[WORK ITEM] Each record that follows should be repeated exactly, with no pictures carried over.

[INPUT FOR THIS TASK]
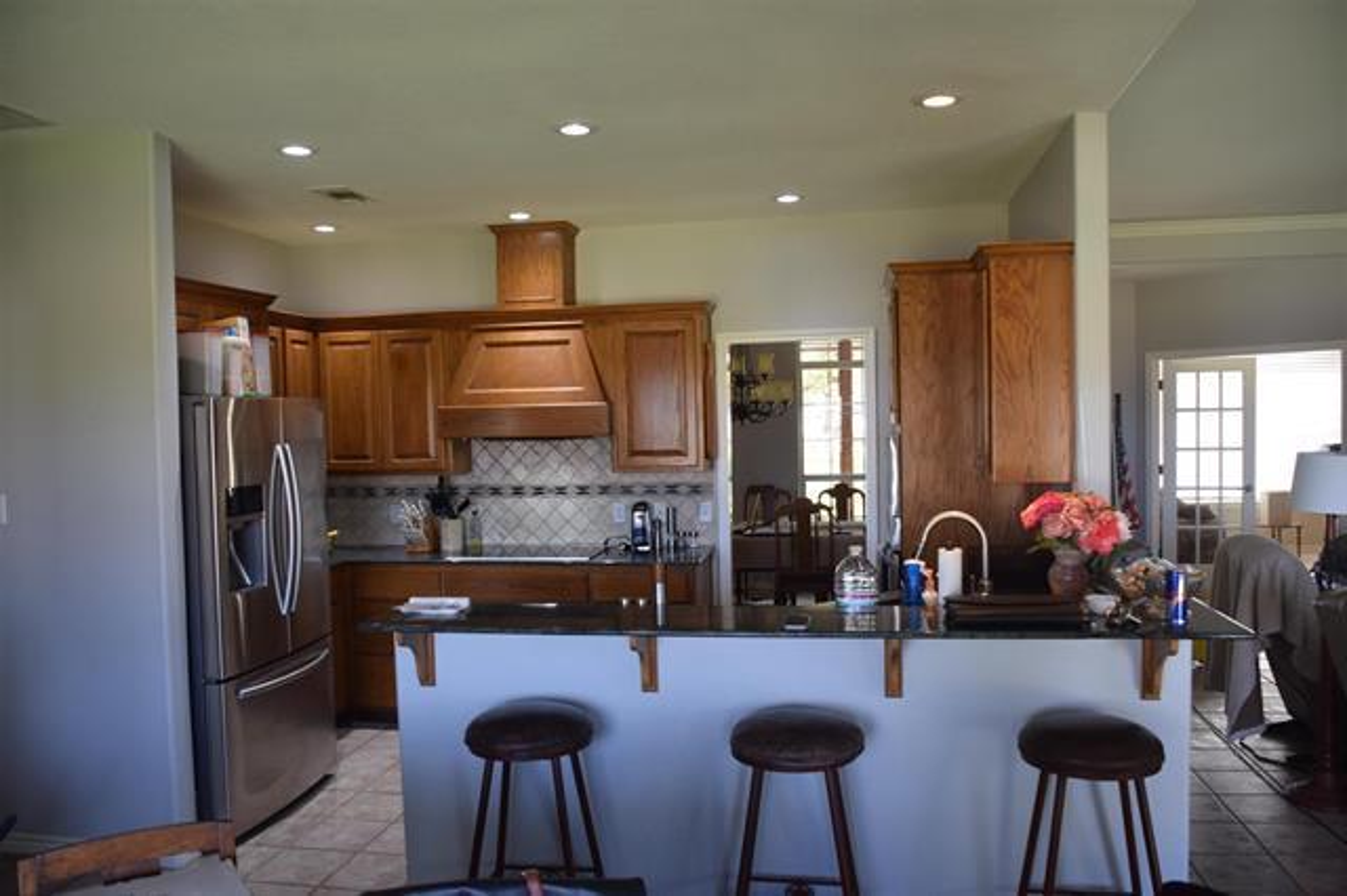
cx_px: 674
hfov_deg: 67.4
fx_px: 1010
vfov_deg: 47.9
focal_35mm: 27
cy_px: 448
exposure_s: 1/80
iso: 400
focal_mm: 18
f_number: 4.5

[RESPONSE]
cx_px: 674
hfov_deg: 67.4
fx_px: 1010
vfov_deg: 47.9
focal_35mm: 27
cy_px: 448
exposure_s: 1/80
iso: 400
focal_mm: 18
f_number: 4.5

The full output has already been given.